Questo era un altro merito dei complessi che agivano nei locali notturni: costretti dalle richieste del pubblico ad eseguire brani che nella loro versione originale sarebbero stati improponibili e fuori logica per l’ambiente nel quale operavano, i capiorchestra li adattavano e li trasformavano fino a snaturarne l’essenza, così da farli diventare potabili. A questo proposito, probabilmente non tutti sanno che la parodia che Franco Rosselli fece di “E la barca tornò sola” era molto più riuscita di quella che incise Renato Carosone: la radio non mi pare che la trasmise mai o, se lo fece, fu per un limitatissimo numero di volte e credo che la ragione sia da ricercarsi nel fatto che la parodia era non poco irriverente nei confronti dell’originale. In un periodo in cui le canzoni italiane singhiozzavano a base di mamme, amori finiti male, torrenti e usignoli, forse si era ritenuto che fosse troppo azzardato prendere in giro un brano che descriveva una cupa tragedia marinara con triplice sacrificio finale.
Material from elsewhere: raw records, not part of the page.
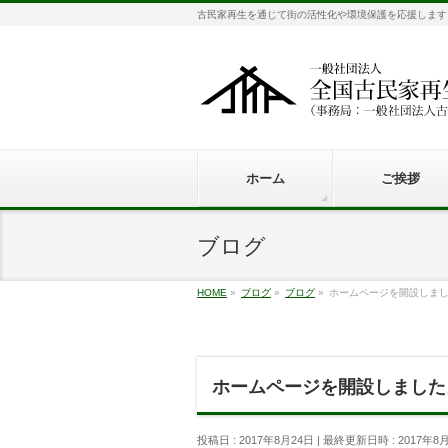
古民家再生を通じて街の活性化や環境保護を応援します
ホーム
ご挨拶
ブログ
HOME
»
ブログ
»
ブログ
»
ホームページを開設しま
ホームページを開設しました
投稿日 : 2017年8月24日
最終更新日時 : 2017年8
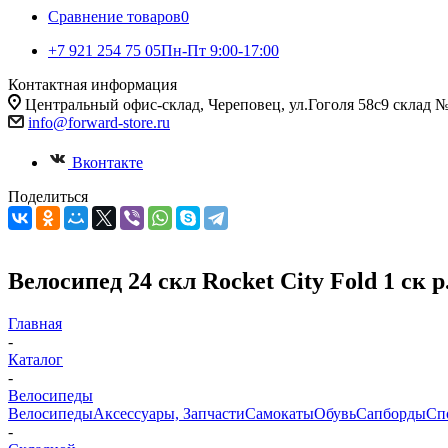
Сравнение товаров
0
+7 921 254 75 05
Пн-Пт 9:00-17:00
Контактная информация
Центральный офис-склад, Череповец, ул.Гоголя 58с9 склад 
info@forward-store.ru
Вконтакте
Поделиться
Велосипед 24 скл Rocket City Fold 1 ск 
Главная
-
Каталог
-
Велосипеды
Велосипеды
Аксессуары, Запчасти
Самокаты
Обувь
Сапборды
Сп
-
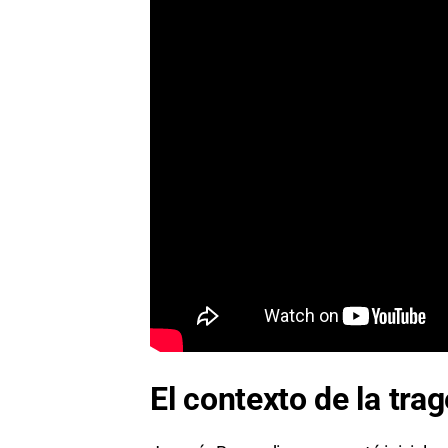
El contexto de la tra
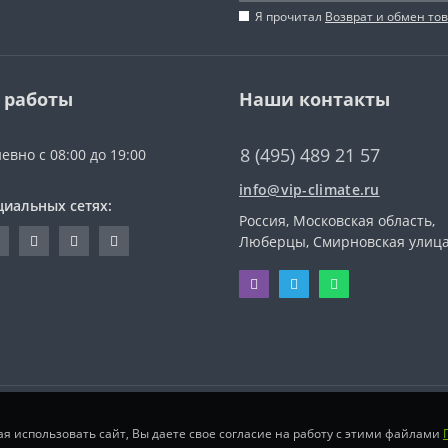
Я прочитал
Возврат и обмен то
 работы
Наши контакты
8 (495) 489 21 57
евно с 08:00 до 19:00
info@vip-climate.ru
циальных сетях:
Россия, Московская область,
Люберцы, Смирновская улица
ая использовать сайт, Вы даете свое согласие на работу с этими файлами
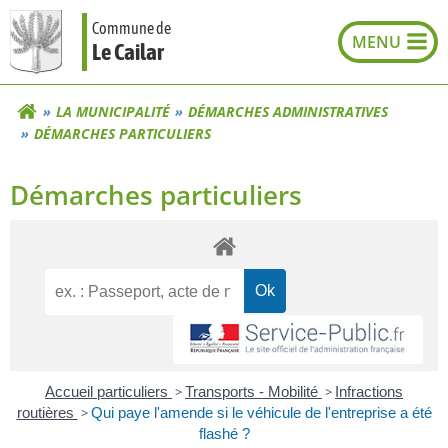
Aller
Commune de
au
Le Cailar
contenu
LA MUNICIPALITÉ
DÉMARCHES ADMINISTRATIVES
DÉMARCHES PARTICULIERS
Démarches particuliers
Accueil particuliers
>
Transports - Mobilité
>
Infractions
routières
>
Qui paye l'amende si le véhicule de l'entreprise a été
flashé ?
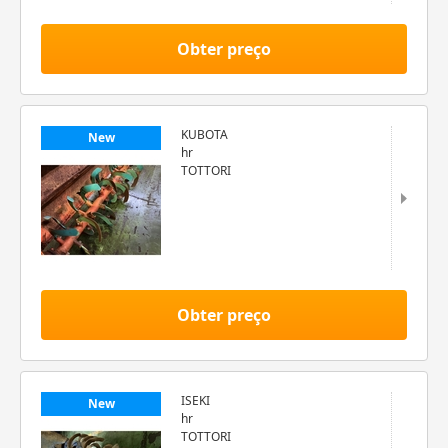
Obter preço
KUBOTA
New
hr
TOTTORI
Obter preço
ISEKI
New
hr
TOTTORI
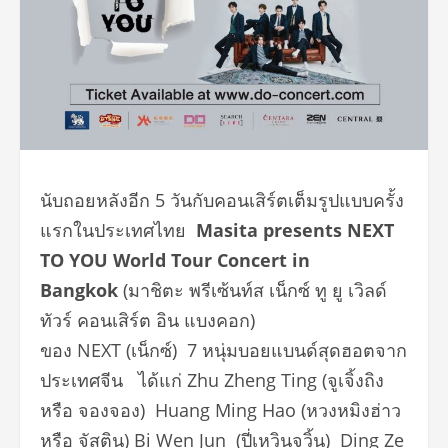
นับถอยหลังอีก 5 วันกับคอนเสิร์ตเต็มรูปแบบครั้ง
แรกในประเทศไทย
Masita presents NEXT
TO YOU World Tour Concert in
Bangkok
(มาชิตะ พรีเซ้นท์ส เน็กซ์ ทู ยู เวิลด์
ทัวร์ คอนเสิร์ต อิน แบงคอก)
ของ NEXT (เน็กซ์) 7 หนุ่มบอยแบนด์สุดฮอตจาก
ประเทศจีน ได้แก่ Zhu Zheng Ting (จูเจิ้งถิง
หรือ จองจอง) Huang Ming Hao (หวงหมิงฮ่าว
หรือ จัสติน) Bi Wen Jun (ปี่เหวินจวิ้น) Ding Ze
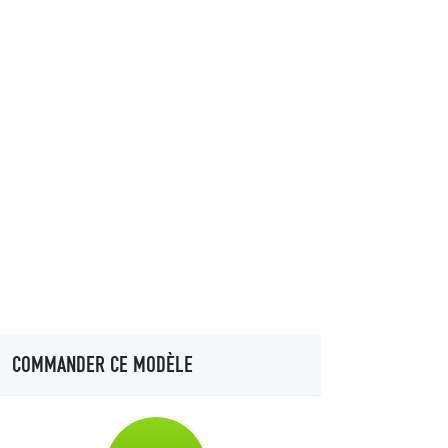
COMMANDER CE MODÈLE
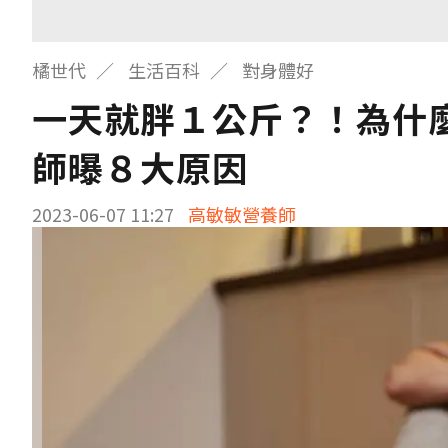
橘世代
生活百科
對身體好
一天就胖１公斤？！為什
師曝８大原因
2023-06-07 11:27
高敏敏營養師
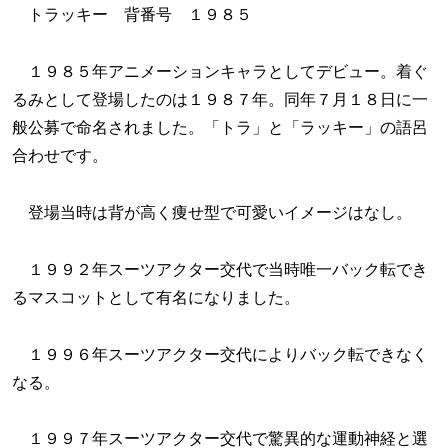
トラッキー 背番号 １９８５
１９８５年アニメーションキャラとしてデビュー。着ぐ
るみとして登場したのは１９８７年。同年７月１８日に一
般公募で命名されました。「トラ」と「ラッキー」の語呂
合わせです。
登場当時は背が高く痩せ型で可愛いイメージはなし。
１９９２年スーツアクター交代で当時唯一バック転でき
るマスコットとして有名になりました。
１９９６年スーツアクター交代によりバック転できなく
なる。
１９９７年スーツアクター交代で驚異的な運動神経と選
Un altro toscano doc che lasciò il segno era Gastone Parigi, il quale, al contrario di Franco Rosselli, passava per un gran puttaniere. Pur essendo un buon animale da palcoscenico, non era un fenomeno, né come cantante, né come trombettista ma ovviava con la signorilità della sua presenza, circondandosi di ottimi musicisti che lo sostenevano a dovere. Si diceva che fosse molto richiesto dalle signore non più di primo pelo ma ancora in spolvero, soprattutto mogli di uomini facoltosi vicini alla terza età. Si sussurrava dunque che a queste ammiratrici Gastone, faccia da mascalzone e stile da figlio di buona donna, non disdegnasse i suoi favori, tanto da avere un piccolo harem in ogni città dove periodicamente tornava, guarda caso, a grande richiesta femminile.
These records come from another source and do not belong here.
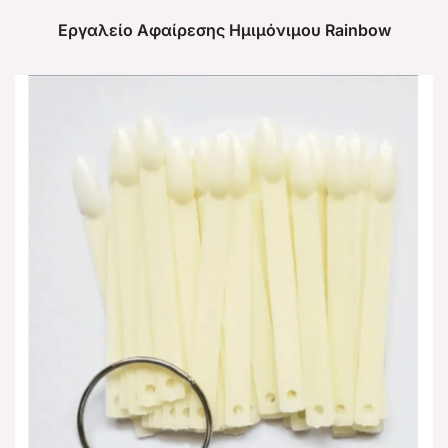
Εργαλείο Αφαίρεσης Ημιμόνιμου Rainbow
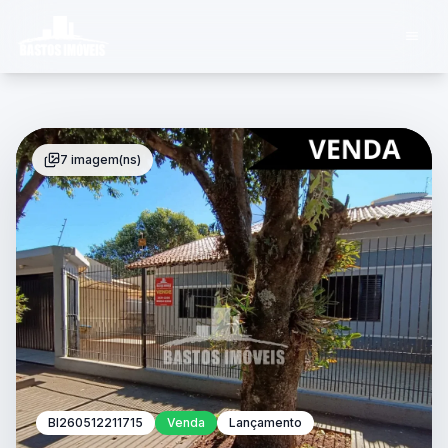
7 imagem(ns)
BI260512211715
Venda
Lançamento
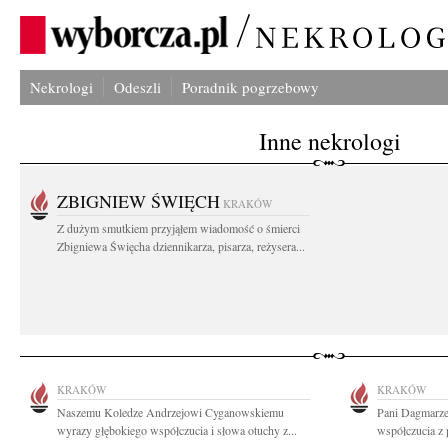
Nekrologi
Odeszli
Poradnik pogrzebowy
Inne nekrologi
ZBIGNIEW ŚWIĘCH
KRAKÓW
Z dużym smutkiem przyjąłem wiadomość o śmierci
Zbigniewa Święcha dziennikarza, pisarza, reżysera...
KRAKÓW
KRAKÓW
Naszemu Koledze Andrzejowi Cyganowskiemu
Pani Dagmarze
wyrazy głębokiego współczucia i słowa otuchy z...
współczucia z 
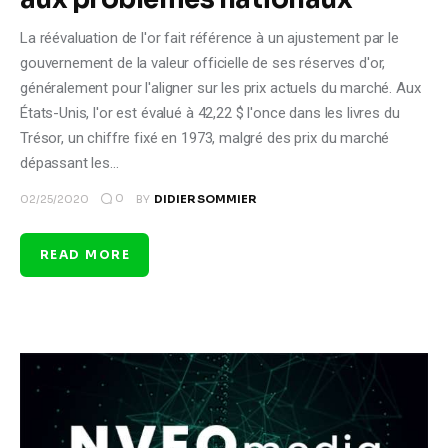
La réévaluation de l'or fait référence à un ajustement par le
gouvernement de la valeur officielle de ses réserves d'or,
généralement pour l'aligner sur les prix actuels du marché. Aux
États-Unis, l'or est évalué à 42,22 $ l'once dans les livres du
Trésor, un chiffre fixé en 1973, malgré des prix du marché
dépassant les…
0
02/25/2020
BY
DIDIER SOMMIER
READ MORE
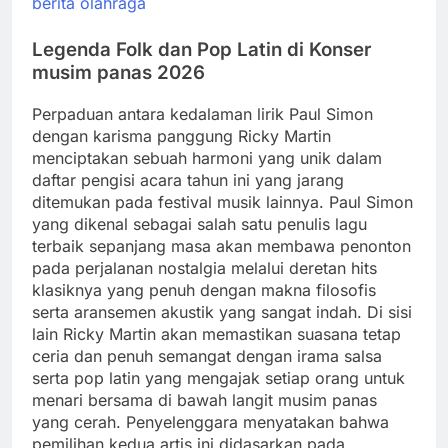
berita olahraga
Legenda Folk dan Pop Latin di Konser
musim panas 2026
Perpaduan antara kedalaman lirik Paul Simon
dengan karisma panggung Ricky Martin
menciptakan sebuah harmoni yang unik dalam
daftar pengisi acara tahun ini yang jarang
ditemukan pada festival musik lainnya. Paul Simon
yang dikenal sebagai salah satu penulis lagu
terbaik sepanjang masa akan membawa penonton
pada perjalanan nostalgia melalui deretan hits
klasiknya yang penuh dengan makna filosofis
serta aransemen akustik yang sangat indah. Di sisi
lain Ricky Martin akan memastikan suasana tetap
ceria dan penuh semangat dengan irama salsa
serta pop latin yang mengajak setiap orang untuk
menari bersama di bawah langit musim panas
yang cerah. Penyelenggara menyatakan bahwa
pemilihan kedua artis ini didasarkan pada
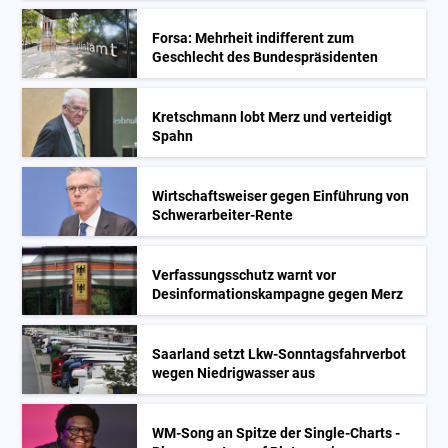
Forsa: Mehrheit indifferent zum
Geschlecht des Bundespräsidenten
Kretschmann lobt Merz und verteidigt
Spahn
Wirtschaftsweiser gegen Einführung von
Schwerarbeiter-Rente
Verfassungsschutz warnt vor
Desinformationskampagne gegen Merz
Saarland setzt Lkw-Sonntagsfahrverbot
wegen Niedrigwasser aus
WM-Song an Spitze der Single-Charts -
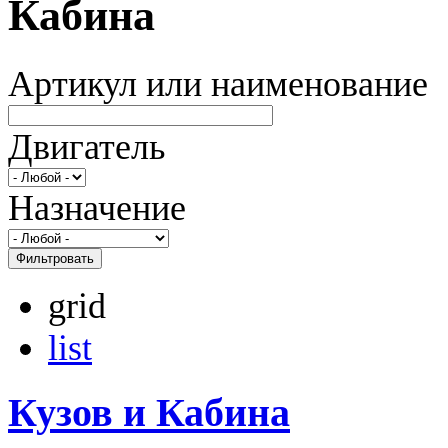
Кабина
Артикул или наименование
Двигатель
Назначение
Фильтровать
grid
list
Кузов и Кабина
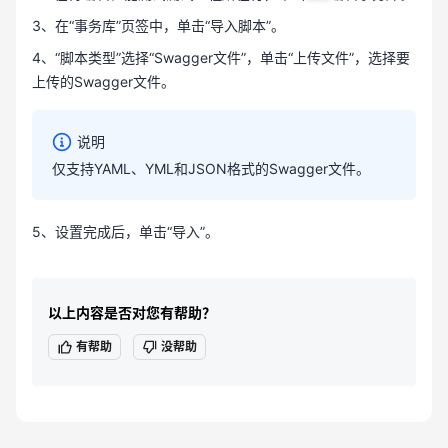
3、在“事务库”页签中，单击“导入脚本”。
4、“脚本类型”选择“Swagger文件”，单击“上传文件”，选择要
上传的Swagger文件。
说明
仅支持YAML、YML和JSON格式的Swagger文件。
5、设置完成后，单击“导入”。
以上内容是否对您有帮助？
有帮助
没帮助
A parte queste considerazioni colorite che, se prese con lo spirito giusto, possono contribuire a rendere l’idea di come fosse variegato e umanamente stimolante l’ambiente del night, è giusto sottolineare una volta di più che, in un’Italia dove il Festival di Sanremo era ancora la maggiore manifestazione musicale di riferimento, dove la radio era una, nazionale e un bel po’ confessionale, il night, oltre ad essere considerato luogo di perdizione da chi non lo conosceva da vicino, era anche un catalizzatore di musicisti e interpreti di rango e un ritrovo dove si poteva ascoltare buona musica e l’appassionato, che lo sapeva, lo frequentava volentieri.
Naturalmente, guardandosi bene dal trattenersi nel locale dopo le due!